By Chinedu Eze in Lagos and Kasim Sumaina in Abuja

The federal government yesterday said the proposed national airline for the country would be unveiled in December, 2018.

The Minister of State for Aviation, Senator Hadi Sirika, said this in a statement by the ministry’s Deputy Director, Media and Public Affairs, James Odaudu.

The minister, according to the statement, made this commitment while receiving the Outline Business Case Certificate of Compliance from the Director General of the Infrastructure Concession Regulatory Commission (ICRC), Mr. Chidi Izuwa, in Abuja.

According to the minister, “There is no doubt that the issue of national carrier for Nigeria is very close to the hearts of both the government and the people, which is the reason it has taken the option of a Public Private partnership with the belief that it was the only way to deliver a national carrier that would stand the test of time.”

Sirika also expressed satisfaction with the way the Transaction Advisers had carried out their assignments with utmost diligence and timeliness.

He assured that the National Carrier that would be delivered would be world class in operation and management.

The minister said the presentation of the certificate was a testament on how far the project had gone.

The proposed airline will gulp $8.8 million as preliminary cost and $300 million as take-off cost.

The project would be executed through a Public Private Partnership (PPP).

According to Sirika, Nigeria would receive the first set of five airplanes for the airliner on December 19.

The airline would make profit in three years after operations, he said.

“We will make the investments and follow the business plan through private sector management. We intend to get a 30 aircraft market in five years. But we will begin with five aircraft on the day of launch,” he said.

Sirika added, “At Farnborough International Public Air show coming July 18, 2018 in London, we will unveil the name, logo, colour scheme, the structure and the type of airplane about the national carrier. We will also place the order for the aircraft at the event.”

The minister explained that the government would step in to cover the funding gap at the onset and exit later.

He said the government would not get involved in the management of the national carrier, adding that Nigeria’s population of over 180 million people is huge enough to support aviation and that the airline would take advantage of Bilateral Air Service Agreement (BASA) that the country had with over 70 countries.

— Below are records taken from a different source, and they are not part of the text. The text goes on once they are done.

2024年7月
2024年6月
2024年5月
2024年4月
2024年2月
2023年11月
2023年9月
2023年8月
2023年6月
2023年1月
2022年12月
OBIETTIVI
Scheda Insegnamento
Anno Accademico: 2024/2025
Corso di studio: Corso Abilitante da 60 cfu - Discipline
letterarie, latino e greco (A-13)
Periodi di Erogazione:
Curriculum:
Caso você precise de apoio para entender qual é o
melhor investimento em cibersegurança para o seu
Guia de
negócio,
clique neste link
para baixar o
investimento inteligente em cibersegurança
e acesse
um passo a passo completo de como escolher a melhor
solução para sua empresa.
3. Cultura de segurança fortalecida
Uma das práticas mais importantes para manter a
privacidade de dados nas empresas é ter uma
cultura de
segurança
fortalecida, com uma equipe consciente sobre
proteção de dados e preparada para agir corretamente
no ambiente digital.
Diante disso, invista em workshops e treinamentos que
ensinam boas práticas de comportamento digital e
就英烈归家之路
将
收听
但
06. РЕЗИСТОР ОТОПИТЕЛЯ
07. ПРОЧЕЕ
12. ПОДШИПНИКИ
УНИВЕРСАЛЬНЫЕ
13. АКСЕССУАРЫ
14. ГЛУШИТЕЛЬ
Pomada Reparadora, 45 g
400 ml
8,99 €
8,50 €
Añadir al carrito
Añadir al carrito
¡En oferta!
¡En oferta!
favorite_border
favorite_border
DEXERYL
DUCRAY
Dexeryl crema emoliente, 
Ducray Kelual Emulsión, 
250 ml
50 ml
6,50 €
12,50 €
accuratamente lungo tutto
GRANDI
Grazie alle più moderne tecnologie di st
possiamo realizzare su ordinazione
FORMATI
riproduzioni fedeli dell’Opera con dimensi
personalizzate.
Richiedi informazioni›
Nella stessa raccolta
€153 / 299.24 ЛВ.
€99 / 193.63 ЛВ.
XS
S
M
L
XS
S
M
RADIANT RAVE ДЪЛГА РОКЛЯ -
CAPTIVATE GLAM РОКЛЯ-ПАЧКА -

According to him, it would also take advantage of the Africa Single Air Transport Market and would be the best player if the government gets it right.

“But if we don’t, it will become a threat to us. But I believe we are on the right track,” he said.

The minister also gave an assurance that the national carrier would not kill the domestic airlines operating in the country.

He commended the efforts of the ICRC Director General and his team in ensuring that the National Carrier project remained on track through the observation of all legal aid regulatory frameworks.

Also speaking, Izuwah, said the presentation of the Certificate of Compliance was an official green light to proceed with the procurement process.

According to him, start-up cost over the next three years is about $300 million, but pre-start-up is $8.8 million.

“The rest of the investment will be equity injection, which will happen in tranches because you do not need all the monies at once. External capital injection also depends on the profitability of the airline. Though, you need that initial government financial to make it take off, but what is important is that the national carrier will be entirely private sector controlled,” he said, adding, “There will be zero government interference. But if that happens, it invalidates the certificate and the entire process.”

He said his commission, in granting the Certificate reviewed the Project Structuring Report, also known as the Outline Business Case, in line with the ICRC Act of 2005.

According to Izuwah, “The certificate was granted on the condition that the federal government has committed to leveraging on private sector capital and expertise towards the establishment of the national carrier through the provision of a Viability Gap Funding for the project.”

He stated other conditions for granting the Certificate of Compliance to an official commitment to zero contribution to airline management decisions and zero government control, warning that any attempt to impose government control would invalidate the Certificate and the entire process.

The ICRC Director General commended the minister for his commitment to changing the face of aviation in Nigeria through infrastructural renaissance and said the PPP remains the only viable option for Nigeria in view of dwindling national resources.